Put every line of the entries into a Markdown table with the columns "No." and "Text", numbering each row and skipping blank lines. Leave the pictures out of the answer.

(Region and label listings)
:::
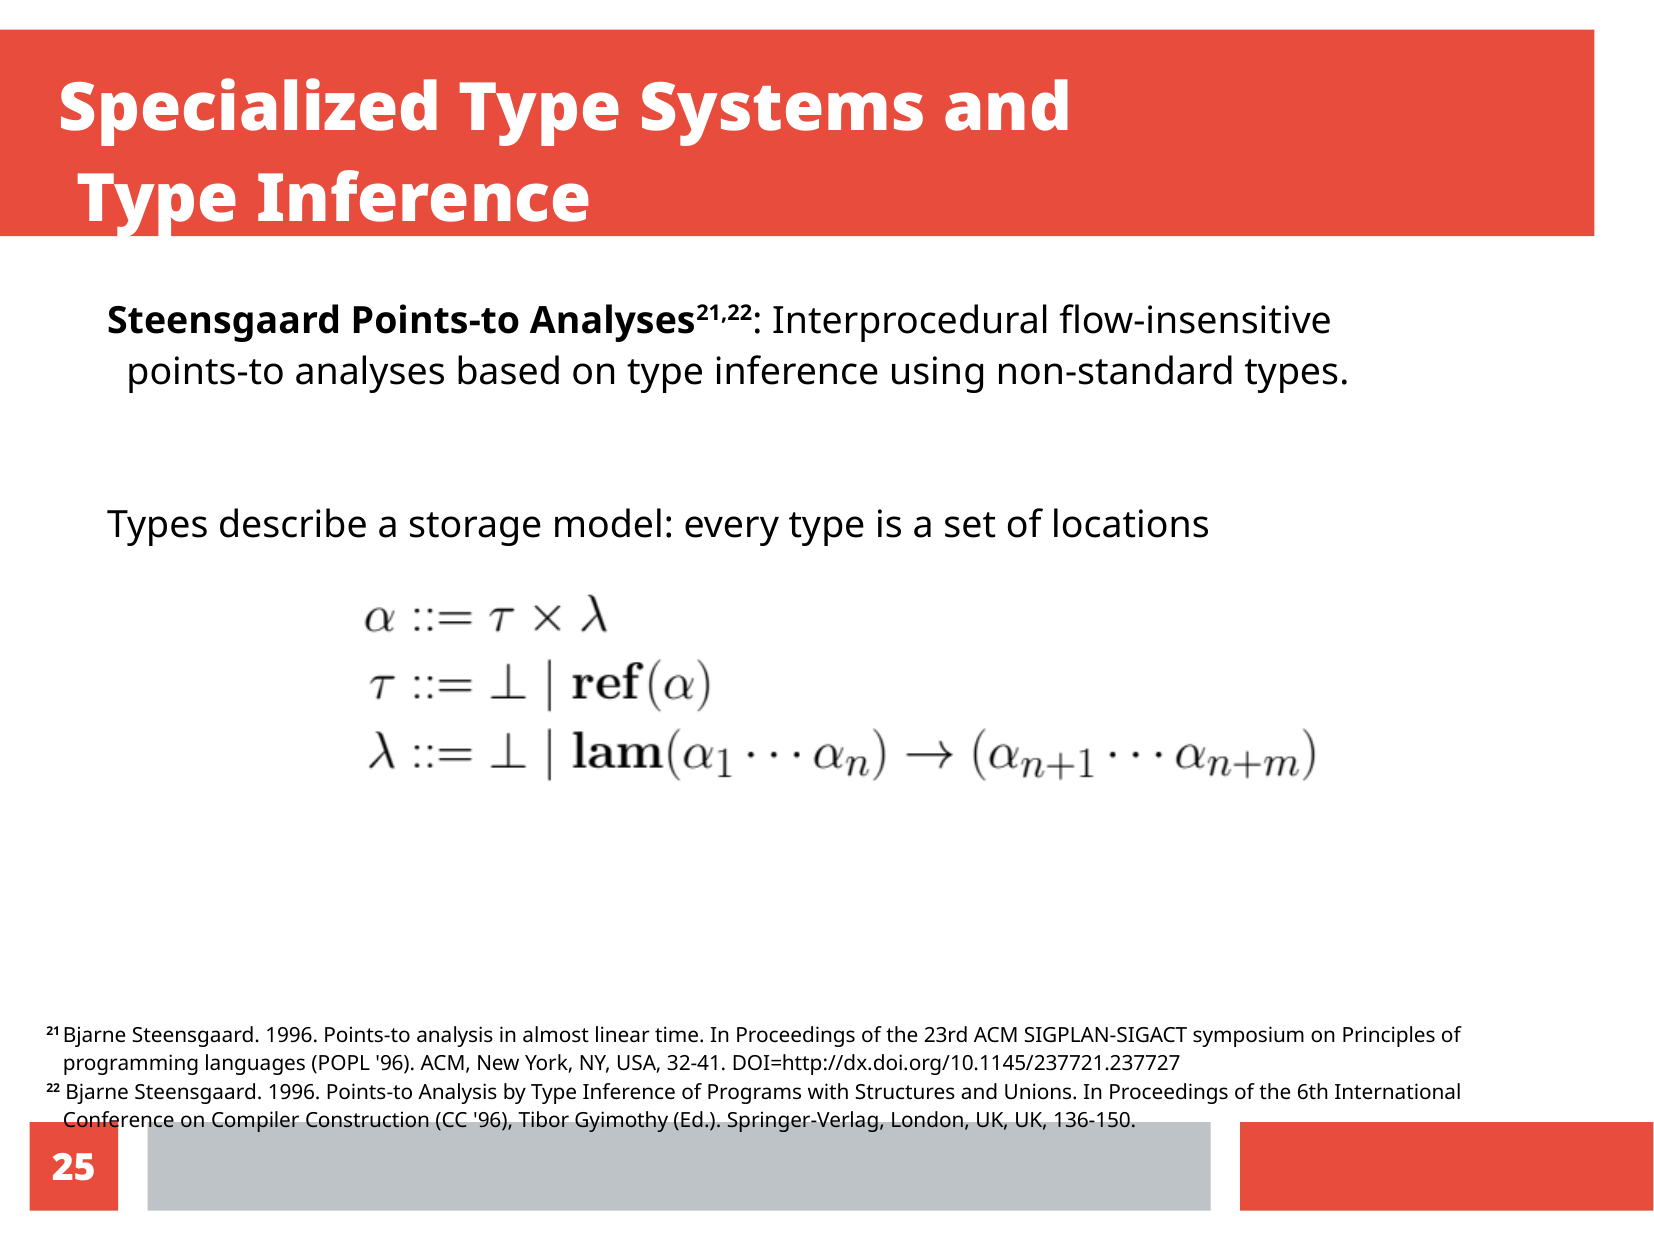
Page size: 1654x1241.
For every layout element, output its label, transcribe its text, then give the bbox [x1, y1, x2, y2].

picture [354, 584, 1327, 793]
text_box 21 Bjarne Steensgaard. 1996. Points-to analysis in almost linear time. In Proceedings of the 23rd ACM SIGPLAN-SIGACT symposium on Principles of programming languages (POPL '96). ACM, New York, NY, USA, 32-41. DOI=http://dx.doi.org/10.1145/237721.237727 22 Bjarne Steensgaard. 1996. Points-to Analysis by Type Inference of Programs with Structures and Unions. In Proceedings of the 6th International Conference on Compiler Construction (CC '96), Tibor Gyimothy (Ed.). Springer-Verlag, London, UK, UK, 136-150. [31, 1012, 1612, 1125]
title Specialized Type Systems and Type Inference [59, 59, 1595, 207]
text_box Steensgaard Points-to Analyses21,22: Interprocedural flow-insensitive points-to analyses based on type inference using non-standard types. Types describe a storage model: every type is a set of locations [92, 285, 1495, 1012]
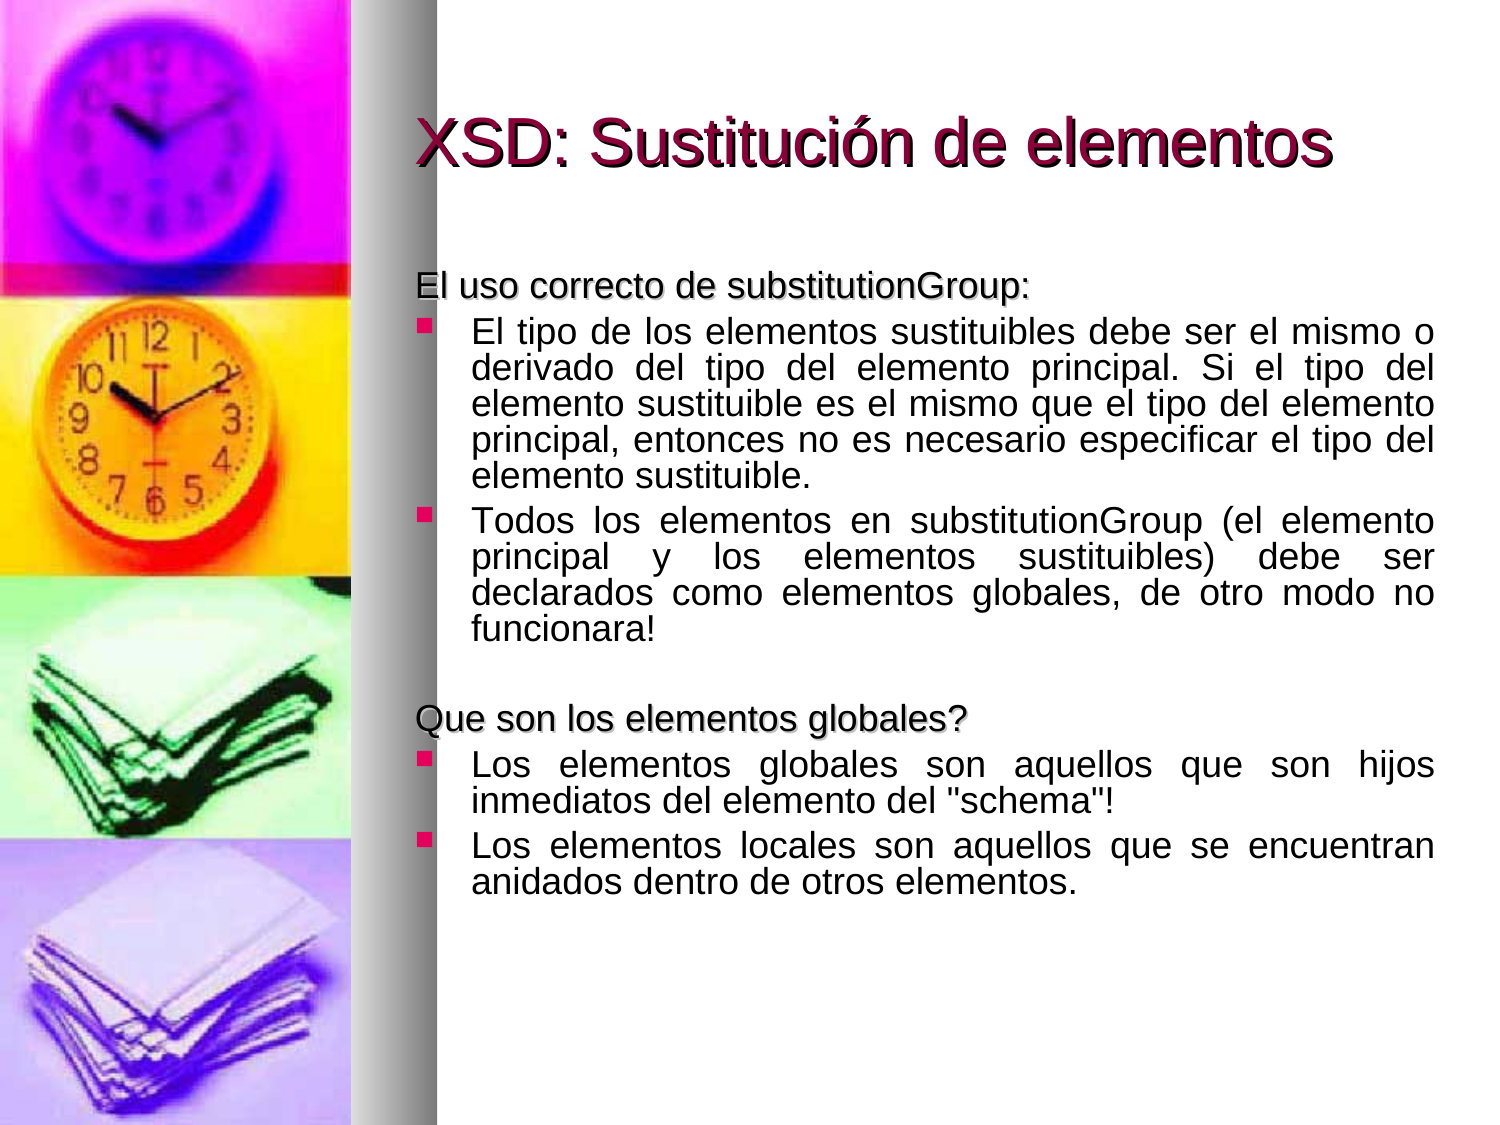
:::
**RESULT**
| No. | Text |
|---|---|
| 1 | Page size: 1654x1241. |
| 2 | For every layout element, output its label, transcribe its text, then give the bbox [x1, y1, x2, y2]. |
| 3 | picture [354, 584, 1327, 793] |
| 4 | text_box 21 Bjarne Steensgaard. 1996. Points-to analysis in almost linear time. In Proceedings of the 23rd ACM SIGPLAN-SIGACT symposium on Principles of programming languages (POPL '96). ACM, New York, NY, USA, 32-41. DOI=http://dx.doi.org/10.1145/237721.237727 22 Bjarne Steensgaard. 1996. Points-to Analysis by Type Inference of Programs with Structures and Unions. In Proceedings of the 6th International Conference on Compiler Construction (CC '96), Tibor Gyimothy (Ed.). Springer-Verlag, London, UK, UK, 136-150. [31, 1012, 1612, 1125] |
| 5 | title Specialized Type Systems and Type Inference [59, 59, 1595, 207] |
| 6 | text_box Steensgaard Points-to Analyses21,22: Interprocedural flow-insensitive points-to analyses based on type inference using non-standard types. Types describe a storage model: every type is a set of locations [92, 285, 1495, 1012] |